After hearing his son's comment, Dr. William Irving headed to the kitchen and grabbed some pots, pans and wooden spoons to bang on them as well as 13 tea bags.

Irving then gathered his brood in a group to march down Cove Road waving American flags. The first parade spanned the length of a city block to the cove. Once there, Dr. Irving recited passages of the Declaration of Independence and threw 13 tea bags into the water to commemorate the Boston Tea Party and the 13 original colonies.

"It was very impulsive and everybody just rallied," Bruce Irving, the young boy who had complained to his father said. "We just made a little noise."
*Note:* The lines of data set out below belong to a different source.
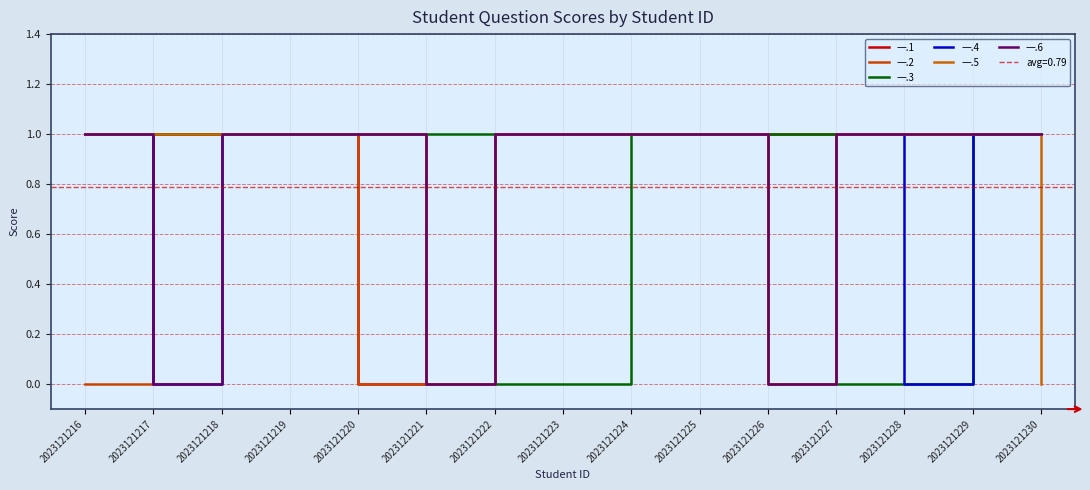

What is the value of the 一.5 point at the 8th from the left?

1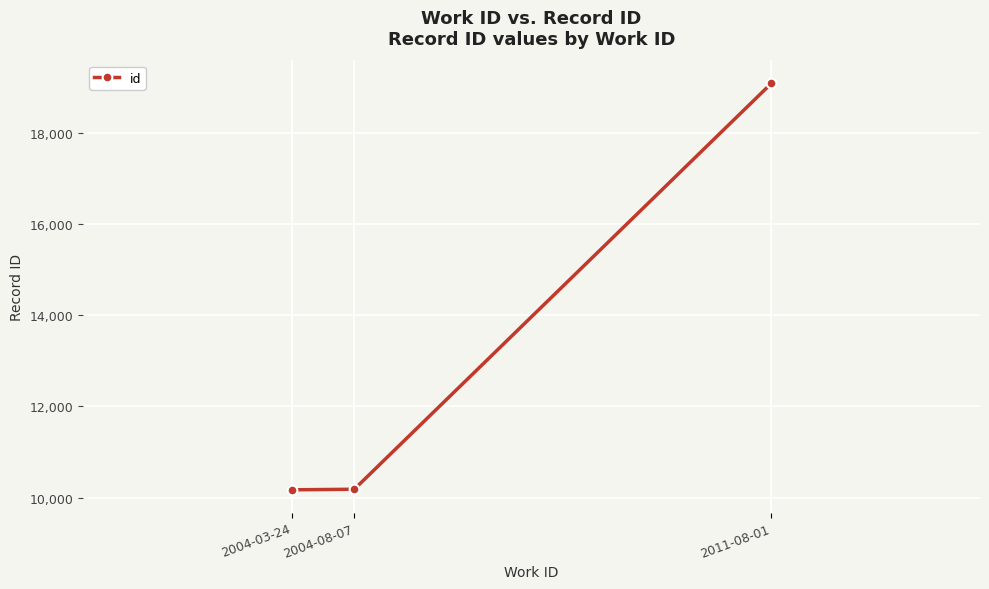

What is the smallest value displayed?

10174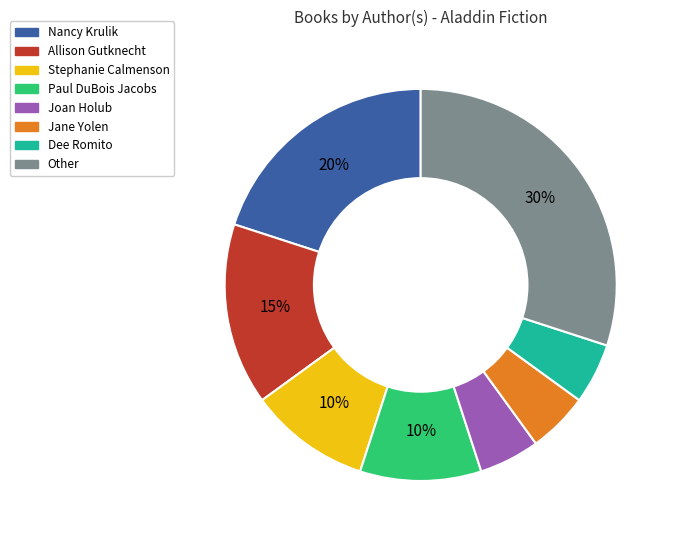

The Nancy Krulik slice represents 20% of the pie. True or false?

True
Bruce Irving is now 56, and living in Avon.

At that first parade, marchers fired off some shotgun blanks, shouted "hip hip hooray" and went home and had some Popsicles, Dr. Irving told The Day of New London.

After the first parade, the next year cousins and friends joined the Irving family parade and as years passed, neighbors and more people joined.

Eventually a fire truck got involved and people with antique cars and floats began to participate. None of the marchers were asked to come. They just showed up.

The recipe for the first parade has been essentially unchanged since, according to Dr. Irving. He says there have been no organizers, no committees, no treasurers and no grand marshals.

Despite little publicity, except for a short blurb in the local newspapers and a crayon-designed poster displayed in the window of the H.L. Reynolds Co. General Store, the parade has grown over the last four decades, mostly by word of mouth.

"There are a lot of people who watch it, but there are a lot more people who march in it," Bruce Irving said.